Aldo Moro e l’educazione alla cittadinanza
“Questo Paese non si salverà, la stagione dei diritti e delle libertà si rivelerà effimera, se in Italia non nascerà un nuovo senso del dovere”. Sono parole che Aldo Moro pronunciò nel marzo 1976, due anni prima del rapimento e della morte. E potrebbero essere riferite ad oggi, perché esprimono come meglio non si potrebbe la relazione stretta tra diritti e doveri che permea la nostra Costituzione. Proprio quella Carta che – su proposta dell’allora trentenne professore Aldo Moro – l’Assemblea Costituente deliberò all’unanimità che dovesse trovare “adeguato spazio nel quadro didattico della scuola di ogni ordine e grado”. E fu ancora Aldo Moro, diventato Ministro della pubblica istruzione, che nel 1958 istituì l’ora di educazione civica nelle scuole.

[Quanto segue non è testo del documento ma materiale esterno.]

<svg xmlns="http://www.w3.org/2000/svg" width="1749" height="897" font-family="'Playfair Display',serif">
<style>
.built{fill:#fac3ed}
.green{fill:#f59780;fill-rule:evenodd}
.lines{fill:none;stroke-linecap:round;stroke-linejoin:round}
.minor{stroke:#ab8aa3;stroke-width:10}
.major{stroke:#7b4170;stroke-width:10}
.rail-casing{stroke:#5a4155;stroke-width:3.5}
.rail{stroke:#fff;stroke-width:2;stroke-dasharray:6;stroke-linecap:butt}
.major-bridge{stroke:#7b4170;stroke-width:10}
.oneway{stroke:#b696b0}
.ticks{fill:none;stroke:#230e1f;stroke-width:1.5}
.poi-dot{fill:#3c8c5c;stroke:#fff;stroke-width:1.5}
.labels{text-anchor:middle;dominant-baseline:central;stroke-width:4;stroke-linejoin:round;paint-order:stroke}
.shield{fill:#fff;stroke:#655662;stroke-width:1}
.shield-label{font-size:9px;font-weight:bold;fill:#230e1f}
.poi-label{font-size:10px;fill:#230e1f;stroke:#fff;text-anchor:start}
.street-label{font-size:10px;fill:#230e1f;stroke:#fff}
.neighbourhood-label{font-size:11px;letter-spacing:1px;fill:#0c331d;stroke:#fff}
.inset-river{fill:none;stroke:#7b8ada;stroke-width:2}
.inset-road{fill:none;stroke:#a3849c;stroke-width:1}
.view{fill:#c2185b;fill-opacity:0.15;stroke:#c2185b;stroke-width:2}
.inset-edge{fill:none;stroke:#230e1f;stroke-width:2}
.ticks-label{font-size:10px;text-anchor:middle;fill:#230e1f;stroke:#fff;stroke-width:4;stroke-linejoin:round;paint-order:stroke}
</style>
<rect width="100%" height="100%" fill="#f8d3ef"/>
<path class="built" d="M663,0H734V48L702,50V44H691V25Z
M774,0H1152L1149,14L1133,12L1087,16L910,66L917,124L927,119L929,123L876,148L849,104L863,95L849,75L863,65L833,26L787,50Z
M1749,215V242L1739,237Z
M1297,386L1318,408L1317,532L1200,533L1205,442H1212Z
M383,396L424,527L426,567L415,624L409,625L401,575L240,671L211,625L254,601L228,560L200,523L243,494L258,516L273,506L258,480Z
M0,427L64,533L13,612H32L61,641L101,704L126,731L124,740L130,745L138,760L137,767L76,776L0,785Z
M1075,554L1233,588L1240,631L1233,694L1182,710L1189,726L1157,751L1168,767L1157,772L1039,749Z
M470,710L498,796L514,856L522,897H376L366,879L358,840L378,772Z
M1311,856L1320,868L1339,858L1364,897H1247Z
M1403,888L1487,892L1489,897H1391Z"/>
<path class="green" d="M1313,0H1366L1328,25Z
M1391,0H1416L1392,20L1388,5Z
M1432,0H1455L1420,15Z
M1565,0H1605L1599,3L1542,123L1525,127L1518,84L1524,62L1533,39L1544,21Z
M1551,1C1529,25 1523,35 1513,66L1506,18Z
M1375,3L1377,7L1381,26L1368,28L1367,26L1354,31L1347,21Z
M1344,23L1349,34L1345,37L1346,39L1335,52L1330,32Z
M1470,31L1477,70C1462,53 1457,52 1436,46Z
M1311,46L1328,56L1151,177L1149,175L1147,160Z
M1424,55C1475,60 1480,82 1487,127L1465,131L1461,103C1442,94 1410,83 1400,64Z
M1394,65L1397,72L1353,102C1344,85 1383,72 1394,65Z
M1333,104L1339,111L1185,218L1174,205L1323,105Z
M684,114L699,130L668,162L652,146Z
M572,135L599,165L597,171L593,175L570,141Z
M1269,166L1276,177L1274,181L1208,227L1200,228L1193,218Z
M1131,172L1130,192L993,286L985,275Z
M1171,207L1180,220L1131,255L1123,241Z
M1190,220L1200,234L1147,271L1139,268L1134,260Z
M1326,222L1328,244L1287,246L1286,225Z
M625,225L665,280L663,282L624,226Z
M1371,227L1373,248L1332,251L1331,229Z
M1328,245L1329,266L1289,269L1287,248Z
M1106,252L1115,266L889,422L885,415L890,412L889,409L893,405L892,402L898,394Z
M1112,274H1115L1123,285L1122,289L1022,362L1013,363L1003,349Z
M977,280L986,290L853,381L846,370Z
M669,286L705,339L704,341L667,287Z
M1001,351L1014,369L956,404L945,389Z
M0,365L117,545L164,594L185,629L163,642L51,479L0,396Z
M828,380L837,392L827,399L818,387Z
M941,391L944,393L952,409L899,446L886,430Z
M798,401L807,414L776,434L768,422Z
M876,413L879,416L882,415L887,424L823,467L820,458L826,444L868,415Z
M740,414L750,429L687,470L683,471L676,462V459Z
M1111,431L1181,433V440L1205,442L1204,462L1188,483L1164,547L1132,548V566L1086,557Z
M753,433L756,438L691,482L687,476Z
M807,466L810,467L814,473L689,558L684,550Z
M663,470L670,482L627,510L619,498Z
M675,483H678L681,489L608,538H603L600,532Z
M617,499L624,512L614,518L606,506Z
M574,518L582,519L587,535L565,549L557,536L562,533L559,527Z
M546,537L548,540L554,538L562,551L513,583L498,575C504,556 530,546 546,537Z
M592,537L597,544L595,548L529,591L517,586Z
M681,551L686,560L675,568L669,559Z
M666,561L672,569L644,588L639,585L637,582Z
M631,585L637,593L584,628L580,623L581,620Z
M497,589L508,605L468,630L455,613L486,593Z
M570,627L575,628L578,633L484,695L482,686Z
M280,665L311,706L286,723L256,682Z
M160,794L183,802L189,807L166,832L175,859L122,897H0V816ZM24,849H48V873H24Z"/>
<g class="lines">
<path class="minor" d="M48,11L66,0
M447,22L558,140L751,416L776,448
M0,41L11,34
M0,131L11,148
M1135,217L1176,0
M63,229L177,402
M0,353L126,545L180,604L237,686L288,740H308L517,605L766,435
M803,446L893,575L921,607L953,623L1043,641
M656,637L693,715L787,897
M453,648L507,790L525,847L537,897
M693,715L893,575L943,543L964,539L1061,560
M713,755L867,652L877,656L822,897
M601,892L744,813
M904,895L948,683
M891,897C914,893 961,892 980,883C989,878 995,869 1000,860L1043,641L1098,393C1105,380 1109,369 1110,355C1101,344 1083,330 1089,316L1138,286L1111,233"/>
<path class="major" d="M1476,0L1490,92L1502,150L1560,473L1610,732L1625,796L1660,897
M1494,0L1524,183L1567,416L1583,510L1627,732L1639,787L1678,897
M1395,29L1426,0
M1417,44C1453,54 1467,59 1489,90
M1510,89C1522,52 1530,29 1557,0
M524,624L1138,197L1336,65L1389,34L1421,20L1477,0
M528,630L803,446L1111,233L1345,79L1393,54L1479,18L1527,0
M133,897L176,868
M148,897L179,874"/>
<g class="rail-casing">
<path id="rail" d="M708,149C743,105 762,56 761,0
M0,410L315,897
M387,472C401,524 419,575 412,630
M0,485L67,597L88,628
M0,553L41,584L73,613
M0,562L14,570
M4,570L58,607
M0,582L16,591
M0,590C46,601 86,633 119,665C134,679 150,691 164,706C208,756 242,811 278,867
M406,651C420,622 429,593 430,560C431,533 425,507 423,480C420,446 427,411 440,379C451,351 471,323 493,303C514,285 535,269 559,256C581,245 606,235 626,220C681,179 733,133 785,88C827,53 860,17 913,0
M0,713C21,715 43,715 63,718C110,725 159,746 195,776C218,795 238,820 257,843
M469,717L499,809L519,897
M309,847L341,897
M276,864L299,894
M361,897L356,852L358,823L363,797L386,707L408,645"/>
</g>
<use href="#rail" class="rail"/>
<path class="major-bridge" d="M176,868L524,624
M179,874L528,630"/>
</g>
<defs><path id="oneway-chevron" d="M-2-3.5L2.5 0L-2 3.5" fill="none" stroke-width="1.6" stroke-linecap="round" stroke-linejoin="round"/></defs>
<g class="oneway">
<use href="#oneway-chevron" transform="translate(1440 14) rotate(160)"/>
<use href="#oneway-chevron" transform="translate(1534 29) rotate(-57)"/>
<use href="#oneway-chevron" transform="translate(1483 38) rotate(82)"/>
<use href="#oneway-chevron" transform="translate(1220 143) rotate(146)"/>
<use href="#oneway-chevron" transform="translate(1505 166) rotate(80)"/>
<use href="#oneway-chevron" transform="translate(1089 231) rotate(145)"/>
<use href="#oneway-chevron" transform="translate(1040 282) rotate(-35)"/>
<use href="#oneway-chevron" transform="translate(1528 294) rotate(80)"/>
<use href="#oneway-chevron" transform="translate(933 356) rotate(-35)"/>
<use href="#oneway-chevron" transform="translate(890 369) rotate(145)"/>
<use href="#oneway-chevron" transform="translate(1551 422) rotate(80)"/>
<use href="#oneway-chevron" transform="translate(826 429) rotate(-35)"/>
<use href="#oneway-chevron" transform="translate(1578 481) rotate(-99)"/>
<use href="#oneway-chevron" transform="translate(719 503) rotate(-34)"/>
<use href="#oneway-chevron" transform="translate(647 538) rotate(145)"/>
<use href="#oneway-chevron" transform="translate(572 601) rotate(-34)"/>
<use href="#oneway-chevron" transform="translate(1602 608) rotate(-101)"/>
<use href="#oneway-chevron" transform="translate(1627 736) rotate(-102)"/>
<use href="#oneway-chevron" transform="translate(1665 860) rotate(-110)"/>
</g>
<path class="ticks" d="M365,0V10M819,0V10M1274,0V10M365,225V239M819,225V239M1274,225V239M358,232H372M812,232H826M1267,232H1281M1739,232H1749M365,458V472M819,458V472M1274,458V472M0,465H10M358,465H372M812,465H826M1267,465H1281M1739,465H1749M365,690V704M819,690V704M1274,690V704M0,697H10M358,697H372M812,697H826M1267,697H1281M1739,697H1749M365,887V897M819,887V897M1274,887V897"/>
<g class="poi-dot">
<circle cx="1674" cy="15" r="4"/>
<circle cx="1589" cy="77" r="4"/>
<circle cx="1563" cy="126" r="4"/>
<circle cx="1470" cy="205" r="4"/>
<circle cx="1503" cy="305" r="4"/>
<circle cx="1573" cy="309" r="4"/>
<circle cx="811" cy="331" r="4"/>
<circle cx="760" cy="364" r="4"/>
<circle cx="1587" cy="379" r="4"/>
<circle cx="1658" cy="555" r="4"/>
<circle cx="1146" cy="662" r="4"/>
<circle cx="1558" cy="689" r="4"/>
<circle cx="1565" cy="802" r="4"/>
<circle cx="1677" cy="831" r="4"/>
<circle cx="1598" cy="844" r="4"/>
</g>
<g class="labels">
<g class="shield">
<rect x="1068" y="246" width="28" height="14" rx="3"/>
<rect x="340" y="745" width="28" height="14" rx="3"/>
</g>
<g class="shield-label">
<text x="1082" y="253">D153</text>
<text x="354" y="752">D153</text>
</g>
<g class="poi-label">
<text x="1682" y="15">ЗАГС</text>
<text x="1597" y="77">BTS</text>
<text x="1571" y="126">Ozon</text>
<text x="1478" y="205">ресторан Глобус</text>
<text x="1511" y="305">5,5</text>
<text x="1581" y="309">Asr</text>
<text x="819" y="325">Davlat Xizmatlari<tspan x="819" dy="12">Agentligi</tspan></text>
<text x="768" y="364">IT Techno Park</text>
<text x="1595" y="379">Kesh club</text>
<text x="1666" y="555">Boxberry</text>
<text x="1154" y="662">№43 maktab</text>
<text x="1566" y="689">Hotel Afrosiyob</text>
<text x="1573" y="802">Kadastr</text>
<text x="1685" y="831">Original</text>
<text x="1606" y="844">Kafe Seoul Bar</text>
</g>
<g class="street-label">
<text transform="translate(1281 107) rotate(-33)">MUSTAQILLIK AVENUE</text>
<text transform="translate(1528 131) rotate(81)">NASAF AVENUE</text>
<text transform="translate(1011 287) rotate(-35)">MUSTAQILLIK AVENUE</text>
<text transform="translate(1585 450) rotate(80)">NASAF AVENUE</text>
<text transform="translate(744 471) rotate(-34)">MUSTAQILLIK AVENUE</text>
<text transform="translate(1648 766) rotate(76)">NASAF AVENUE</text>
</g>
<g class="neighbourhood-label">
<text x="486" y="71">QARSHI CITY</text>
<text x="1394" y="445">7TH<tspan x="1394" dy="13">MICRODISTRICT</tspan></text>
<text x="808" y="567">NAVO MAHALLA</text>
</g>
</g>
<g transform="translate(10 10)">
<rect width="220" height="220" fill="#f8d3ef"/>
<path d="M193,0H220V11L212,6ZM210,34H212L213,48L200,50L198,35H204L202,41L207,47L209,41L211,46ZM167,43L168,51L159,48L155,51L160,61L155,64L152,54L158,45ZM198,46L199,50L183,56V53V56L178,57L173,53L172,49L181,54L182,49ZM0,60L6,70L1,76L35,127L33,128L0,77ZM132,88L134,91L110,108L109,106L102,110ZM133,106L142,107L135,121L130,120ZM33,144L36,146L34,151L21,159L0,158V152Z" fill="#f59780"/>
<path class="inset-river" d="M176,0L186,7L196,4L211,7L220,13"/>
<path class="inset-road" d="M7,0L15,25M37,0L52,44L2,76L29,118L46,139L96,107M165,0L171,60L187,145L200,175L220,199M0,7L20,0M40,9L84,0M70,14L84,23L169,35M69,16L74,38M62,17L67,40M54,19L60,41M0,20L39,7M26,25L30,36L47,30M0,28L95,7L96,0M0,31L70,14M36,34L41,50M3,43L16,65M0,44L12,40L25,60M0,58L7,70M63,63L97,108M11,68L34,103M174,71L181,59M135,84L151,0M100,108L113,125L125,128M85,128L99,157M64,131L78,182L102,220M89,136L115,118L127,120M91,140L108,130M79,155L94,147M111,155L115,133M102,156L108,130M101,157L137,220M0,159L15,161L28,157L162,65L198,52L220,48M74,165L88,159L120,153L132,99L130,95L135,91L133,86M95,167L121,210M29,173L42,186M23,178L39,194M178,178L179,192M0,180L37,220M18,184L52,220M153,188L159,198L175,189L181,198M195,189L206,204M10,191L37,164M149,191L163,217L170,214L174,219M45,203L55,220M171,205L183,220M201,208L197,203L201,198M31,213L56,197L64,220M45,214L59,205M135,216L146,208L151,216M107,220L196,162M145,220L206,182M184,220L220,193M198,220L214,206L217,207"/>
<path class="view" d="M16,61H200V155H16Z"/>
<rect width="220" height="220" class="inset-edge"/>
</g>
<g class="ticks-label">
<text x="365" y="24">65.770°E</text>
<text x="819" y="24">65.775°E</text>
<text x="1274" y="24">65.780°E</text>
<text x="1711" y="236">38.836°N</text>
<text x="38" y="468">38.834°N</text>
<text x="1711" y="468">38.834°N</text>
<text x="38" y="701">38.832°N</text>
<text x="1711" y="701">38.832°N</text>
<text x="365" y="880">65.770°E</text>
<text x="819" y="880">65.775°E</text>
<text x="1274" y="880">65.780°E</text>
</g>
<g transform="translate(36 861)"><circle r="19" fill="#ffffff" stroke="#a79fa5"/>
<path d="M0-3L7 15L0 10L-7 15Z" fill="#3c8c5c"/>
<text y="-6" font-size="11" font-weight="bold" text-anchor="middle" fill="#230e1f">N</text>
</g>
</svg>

Da allora sono passati molti decenni, ma ancora troppo poco si è fatto affinché la Costituzione potesse diventare per tutti “punto di riferimento e di chiarimento”, come scrisse Giuseppe Dossetti. Ad esempio, nel 2008 è stata approvata la legge n. 169 su “Cittadinanza e Costituzione”, ma che ha trovato scarsa applicazione ed ha prodotto pochi risultati concreti.
L’iniziativa più recente è dell’Associazione Nazionale Comuni Italiani, che pochi mesi fa ha presentato una proposta di legge di iniziativa popolare “per introduzione dell’insegnamento di educazione alla cittadinanza” in tutte le scuole. Nell’introduzione al testo della legge l’ANCI sottolinea che “questa proposta non vuole in nulla sminuire quanto già in opera negli ordinamenti scolastici, ma vuole esprimere il sentire comune a tanti sindaci e amministratori locali che avvertono tutta l’urgenza di operare per una maggior diffusione del senso di appartenenza alla comunità dei cittadini e delle cittadine italiane”.
Di recente non sono mancate le critiche all’iniziativa dell’Associazione dei Comuni, sia per il merito sia per il metodo, da parte di chi concepisce l’educazione civica come una competenza trasversale a tutte le discipline insegnate e di chi critica lo scarso impegno manifestato finora dai sindaci nella raccolta delle firme in calce alla proposta di legge (c’è tempo fino al 5 gennaio 2019 recandosi nel comune di residenza).
In realtà, leggendo con attenzione la proposta dell’ANCI è più aperta di come viene descritta dai detrattori, poiché nel testo si prevede l’istituzione di una commissione ad hoc per elaborare “gli obiettivi specifici di apprendimento e provvedere alla corretta collocazione dell’insegnamento in seno ai curricula e ai piani di studio dei diversi cicli di istruzione, nonché di optare per l’aggiunta di un’ora ai curricula o per la sua individuazione nell’ambito degli orari di italiano, storia, filosofia, diritto”. Anche lo scarso impegno di molti sindaci, che hanno utilizzato la proposta di legge come fiore all’occhiello su una giacca accantonata dopo la conferenza stampa di presentazione, non pare un buon motivo per affossare una proposta che in definitiva dovrebbe essere sostenuta anzitutto dai cittadini e dalla società che vuole definirsi civile.
Luciano Corradini, noto pedagogista, già sottosegretario al MIUR, sostiene che “la proposta dell’Anci offre un’opportunità per ritentare di comporre un puzzle dotato delle splendide tessere di un mosaico per lo più ignorato nella sua bellezza e nel suo valore. Non è un referendum pro o contro un personaggio o un partito politico, ma un libero atto sovrano che si propone di impegnare lo Stato a dare ai ragazzi un nutrimento sano, il meglio che ci abbiano consegnato i nostri bisnonni dopo il disastro della guerra”.
Oltre alla proposta dell’ANCI è stata resa nota una prima ipotesi di riforma dell’esame di maturità al termine del ciclo delle scuole superiori: la prova orale dovrebbe comprendere anche la materia “cittadinanza e Costituzione”. Le modalità effettive con cui conseguire gli obiettivi dell’educazione alla convivenza civile verranno affidate “ai docenti, collegialmente e individualmente”, attraverso la promozione di attività innovative o la valorizzazione degli insegnamenti tradizionali. Insomma, molto è ancora da definire, ma la scelta di verificare le competenze delle studentesse e degli studenti sul diritto-dovere di partecipare alla vita della “res pubblica” si può considerare sicuramente un passo in avanti positivo.
Aldo Moro, pensando ai giovani, sottolineava la necessità di “pulire il futuro”. Far entrare con maggior rilievo la Costituzione e l’educazione alla cittadinanza nelle scuole è una finestra aperta sul quel futuro.